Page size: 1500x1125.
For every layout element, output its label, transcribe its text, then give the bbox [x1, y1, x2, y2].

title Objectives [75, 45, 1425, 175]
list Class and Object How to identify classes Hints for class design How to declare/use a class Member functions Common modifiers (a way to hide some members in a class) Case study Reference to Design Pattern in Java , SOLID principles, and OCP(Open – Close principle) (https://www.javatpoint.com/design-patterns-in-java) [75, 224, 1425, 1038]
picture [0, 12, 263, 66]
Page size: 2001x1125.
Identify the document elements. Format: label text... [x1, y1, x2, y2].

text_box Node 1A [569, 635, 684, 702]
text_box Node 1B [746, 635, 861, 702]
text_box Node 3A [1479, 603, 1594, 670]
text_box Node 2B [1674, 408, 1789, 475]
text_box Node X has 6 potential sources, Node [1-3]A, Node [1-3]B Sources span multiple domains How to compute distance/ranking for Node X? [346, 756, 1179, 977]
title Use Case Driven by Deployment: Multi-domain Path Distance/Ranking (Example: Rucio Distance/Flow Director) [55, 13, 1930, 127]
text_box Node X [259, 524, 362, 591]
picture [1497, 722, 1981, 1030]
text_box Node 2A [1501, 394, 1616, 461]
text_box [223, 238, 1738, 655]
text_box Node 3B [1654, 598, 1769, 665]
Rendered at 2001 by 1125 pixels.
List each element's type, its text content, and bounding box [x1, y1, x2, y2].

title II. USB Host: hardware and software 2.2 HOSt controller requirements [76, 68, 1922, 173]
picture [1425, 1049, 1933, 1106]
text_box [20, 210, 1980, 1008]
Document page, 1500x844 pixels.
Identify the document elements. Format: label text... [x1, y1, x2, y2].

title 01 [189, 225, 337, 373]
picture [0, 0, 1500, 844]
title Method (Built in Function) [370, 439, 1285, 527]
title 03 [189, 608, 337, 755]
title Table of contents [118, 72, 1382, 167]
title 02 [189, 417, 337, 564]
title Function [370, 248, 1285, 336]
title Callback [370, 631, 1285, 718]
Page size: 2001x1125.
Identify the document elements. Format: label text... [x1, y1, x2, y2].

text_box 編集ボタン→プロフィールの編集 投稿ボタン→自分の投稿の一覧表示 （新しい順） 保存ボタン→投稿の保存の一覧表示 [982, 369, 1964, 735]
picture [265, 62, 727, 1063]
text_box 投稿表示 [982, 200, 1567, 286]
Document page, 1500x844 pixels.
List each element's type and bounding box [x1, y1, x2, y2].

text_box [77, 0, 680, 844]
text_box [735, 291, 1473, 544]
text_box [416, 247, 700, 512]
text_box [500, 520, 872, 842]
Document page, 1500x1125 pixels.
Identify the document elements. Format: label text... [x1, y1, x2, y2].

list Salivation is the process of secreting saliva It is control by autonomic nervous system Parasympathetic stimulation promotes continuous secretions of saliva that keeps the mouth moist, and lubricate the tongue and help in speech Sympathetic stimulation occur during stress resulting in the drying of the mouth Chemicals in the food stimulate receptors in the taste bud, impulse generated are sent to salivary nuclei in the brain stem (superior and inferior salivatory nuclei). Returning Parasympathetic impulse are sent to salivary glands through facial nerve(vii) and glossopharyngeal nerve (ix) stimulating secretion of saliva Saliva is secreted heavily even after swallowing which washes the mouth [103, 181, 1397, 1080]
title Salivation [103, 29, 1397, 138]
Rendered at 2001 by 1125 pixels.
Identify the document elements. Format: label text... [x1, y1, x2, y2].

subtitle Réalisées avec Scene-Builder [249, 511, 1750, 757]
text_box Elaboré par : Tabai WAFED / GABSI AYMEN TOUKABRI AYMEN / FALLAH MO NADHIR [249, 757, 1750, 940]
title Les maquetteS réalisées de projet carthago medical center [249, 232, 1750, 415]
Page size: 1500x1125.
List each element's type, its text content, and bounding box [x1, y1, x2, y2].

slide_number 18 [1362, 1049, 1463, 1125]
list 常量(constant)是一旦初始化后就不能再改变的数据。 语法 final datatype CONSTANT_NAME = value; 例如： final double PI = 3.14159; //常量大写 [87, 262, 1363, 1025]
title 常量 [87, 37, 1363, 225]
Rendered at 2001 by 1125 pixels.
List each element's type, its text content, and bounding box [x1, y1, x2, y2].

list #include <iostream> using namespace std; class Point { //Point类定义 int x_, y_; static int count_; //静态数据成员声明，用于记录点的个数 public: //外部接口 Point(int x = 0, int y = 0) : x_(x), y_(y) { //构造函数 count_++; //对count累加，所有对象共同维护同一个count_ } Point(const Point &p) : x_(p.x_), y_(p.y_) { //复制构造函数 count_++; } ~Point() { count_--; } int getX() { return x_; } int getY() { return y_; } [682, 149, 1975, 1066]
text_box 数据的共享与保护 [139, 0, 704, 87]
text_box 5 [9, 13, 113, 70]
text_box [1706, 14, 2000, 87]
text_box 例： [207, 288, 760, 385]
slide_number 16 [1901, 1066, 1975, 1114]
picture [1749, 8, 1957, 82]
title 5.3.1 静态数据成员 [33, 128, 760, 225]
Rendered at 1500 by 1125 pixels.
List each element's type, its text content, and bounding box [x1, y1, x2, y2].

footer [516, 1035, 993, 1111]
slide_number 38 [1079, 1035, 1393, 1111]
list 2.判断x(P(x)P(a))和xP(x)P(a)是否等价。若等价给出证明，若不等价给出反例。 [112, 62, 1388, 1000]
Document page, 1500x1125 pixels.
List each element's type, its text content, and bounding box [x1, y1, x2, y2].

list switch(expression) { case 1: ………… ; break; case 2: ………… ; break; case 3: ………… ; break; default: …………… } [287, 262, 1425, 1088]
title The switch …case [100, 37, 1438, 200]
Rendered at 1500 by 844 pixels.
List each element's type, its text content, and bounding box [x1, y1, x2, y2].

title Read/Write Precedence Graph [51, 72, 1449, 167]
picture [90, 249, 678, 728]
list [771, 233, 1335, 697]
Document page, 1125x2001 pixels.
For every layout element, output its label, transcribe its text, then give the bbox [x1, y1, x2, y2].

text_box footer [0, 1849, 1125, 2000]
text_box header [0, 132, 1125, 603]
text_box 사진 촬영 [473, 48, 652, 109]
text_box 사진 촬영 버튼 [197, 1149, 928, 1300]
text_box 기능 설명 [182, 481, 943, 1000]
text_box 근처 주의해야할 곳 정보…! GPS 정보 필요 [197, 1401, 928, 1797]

Problem details:
Would you output every entry exactly as it was written?

Your response:
Page size: 1500x1125.
For every layout element, output its label, transcribe its text, then give the bbox [x1, y1, x2, y2].

title Objectives [75, 45, 1425, 175]
list Class and Object How to identify classes Hints for class design How to declare/use a class Member functions Common modifiers (a way to hide some members in a class) Case study Reference to Design Pattern in Java , SOLID principles, and OCP(Open – Close principle) (https://www.javatpoint.com/design-patterns-in-java) [75, 224, 1425, 1038]
picture [0, 12, 263, 66]
Page size: 2001x1125.
Identify the document elements. Format: label text... [x1, y1, x2, y2].

text_box Node 1A [569, 635, 684, 702]
text_box Node 1B [746, 635, 861, 702]
text_box Node 3A [1479, 603, 1594, 670]
text_box Node 2B [1674, 408, 1789, 475]
text_box Node X has 6 potential sources, Node [1-3]A, Node [1-3]B Sources span multiple domains How to compute distance/ranking for Node X? [346, 756, 1179, 977]
title Use Case Driven by Deployment: Multi-domain Path Distance/Ranking (Example: Rucio Distance/Flow Director) [55, 13, 1930, 127]
text_box Node X [259, 524, 362, 591]
picture [1497, 722, 1981, 1030]
text_box Node 2A [1501, 394, 1616, 461]
text_box [223, 238, 1738, 655]
text_box Node 3B [1654, 598, 1769, 665]
Rendered at 2001 by 1125 pixels.
List each element's type, its text content, and bounding box [x1, y1, x2, y2].

title II. USB Host: hardware and software 2.2 HOSt controller requirements [76, 68, 1922, 173]
picture [1425, 1049, 1933, 1106]
text_box [20, 210, 1980, 1008]
Document page, 1500x844 pixels.
Identify the document elements. Format: label text... [x1, y1, x2, y2].

title 01 [189, 225, 337, 373]
picture [0, 0, 1500, 844]
title Method (Built in Function) [370, 439, 1285, 527]
title 03 [189, 608, 337, 755]
title Table of contents [118, 72, 1382, 167]
title 02 [189, 417, 337, 564]
title Function [370, 248, 1285, 336]
title Callback [370, 631, 1285, 718]
Page size: 2001x1125.
Identify the document elements. Format: label text... [x1, y1, x2, y2].

text_box 編集ボタン→プロフィールの編集 投稿ボタン→自分の投稿の一覧表示 （新しい順） 保存ボタン→投稿の保存の一覧表示 [982, 369, 1964, 735]
picture [265, 62, 727, 1063]
text_box 投稿表示 [982, 200, 1567, 286]
Document page, 1500x844 pixels.
List each element's type and bounding box [x1, y1, x2, y2].

text_box [77, 0, 680, 844]
text_box [735, 291, 1473, 544]
text_box [416, 247, 700, 512]
text_box [500, 520, 872, 842]
Document page, 1500x1125 pixels.
Identify the document elements. Format: label text... [x1, y1, x2, y2].

list Salivation is the process of secreting saliva It is control by autonomic nervous system Parasympathetic stimulation promotes continuous secretions of saliva that keeps the mouth moist, and lubricate the tongue and help in speech Sympathetic stimulation occur during stress resulting in the drying of the mouth Chemicals in the food stimulate receptors in the taste bud, impulse generated are sent to salivary nuclei in the brain stem (superior and inferior salivatory nuclei). Returning Parasympathetic impulse are sent to salivary glands through facial nerve(vii) and glossopharyngeal nerve (ix) stimulating secretion of saliva Saliva is secreted heavily even after swallowing which washes the mouth [103, 181, 1397, 1080]
title Salivation [103, 29, 1397, 138]
Rendered at 2001 by 1125 pixels.
Identify the document elements. Format: label text... [x1, y1, x2, y2].

subtitle Réalisées avec Scene-Builder [249, 511, 1750, 757]
text_box Elaboré par : Tabai WAFED / GABSI AYMEN TOUKABRI AYMEN / FALLAH MO NADHIR [249, 757, 1750, 940]
title Les maquetteS réalisées de projet carthago medical center [249, 232, 1750, 415]
Page size: 1500x1125.
List each element's type, its text content, and bounding box [x1, y1, x2, y2].

slide_number 18 [1362, 1049, 1463, 1125]
list 常量(constant)是一旦初始化后就不能再改变的数据。 语法 final datatype CONSTANT_NAME = value; 例如： final double PI = 3.14159; //常量大写 [87, 262, 1363, 1025]
title 常量 [87, 37, 1363, 225]
Rendered at 2001 by 1125 pixels.
List each element's type, its text content, and bounding box [x1, y1, x2, y2].

list #include <iostream> using namespace std; class Point { //Point类定义 int x_, y_; static int count_; //静态数据成员声明，用于记录点的个数 public: //外部接口 Point(int x = 0, int y = 0) : x_(x), y_(y) { //构造函数 count_++; //对count累加，所有对象共同维护同一个count_ } Point(const Point &p) : x_(p.x_), y_(p.y_) { //复制构造函数 count_++; } ~Point() { count_--; } int getX() { return x_; } int getY() { return y_; } [682, 149, 1975, 1066]
text_box 数据的共享与保护 [139, 0, 704, 87]
text_box 5 [9, 13, 113, 70]
text_box [1706, 14, 2000, 87]
text_box 例： [207, 288, 760, 385]
slide_number 16 [1901, 1066, 1975, 1114]
picture [1749, 8, 1957, 82]
title 5.3.1 静态数据成员 [33, 128, 760, 225]
Rendered at 1500 by 1125 pixels.
List each element's type, its text content, and bounding box [x1, y1, x2, y2].

footer [516, 1035, 993, 1111]
slide_number 38 [1079, 1035, 1393, 1111]
list 2.判断x(P(x)P(a))和xP(x)P(a)是否等价。若等价给出证明，若不等价给出反例。 [112, 62, 1388, 1000]
Document page, 1500x1125 pixels.
List each element's type, its text content, and bounding box [x1, y1, x2, y2].

list switch(expression) { case 1: ………… ; break; case 2: ………… ; break; case 3: ………… ; break; default: …………… } [287, 262, 1425, 1088]
title The switch …case [100, 37, 1438, 200]
Rendered at 1500 by 844 pixels.
List each element's type, its text content, and bounding box [x1, y1, x2, y2].

title Read/Write Precedence Graph [51, 72, 1449, 167]
picture [90, 249, 678, 728]
list [771, 233, 1335, 697]
Document page, 1125x2001 pixels.
For every layout element, output its label, transcribe its text, then give the bbox [x1, y1, x2, y2].

text_box footer [0, 1849, 1125, 2000]
text_box header [0, 132, 1125, 603]
text_box 사진 촬영 [473, 48, 652, 109]
text_box 사진 촬영 버튼 [197, 1149, 928, 1300]
text_box 기능 설명 [182, 481, 943, 1000]
text_box 근처 주의해야할 곳 정보…! GPS 정보 필요 [197, 1401, 928, 1797]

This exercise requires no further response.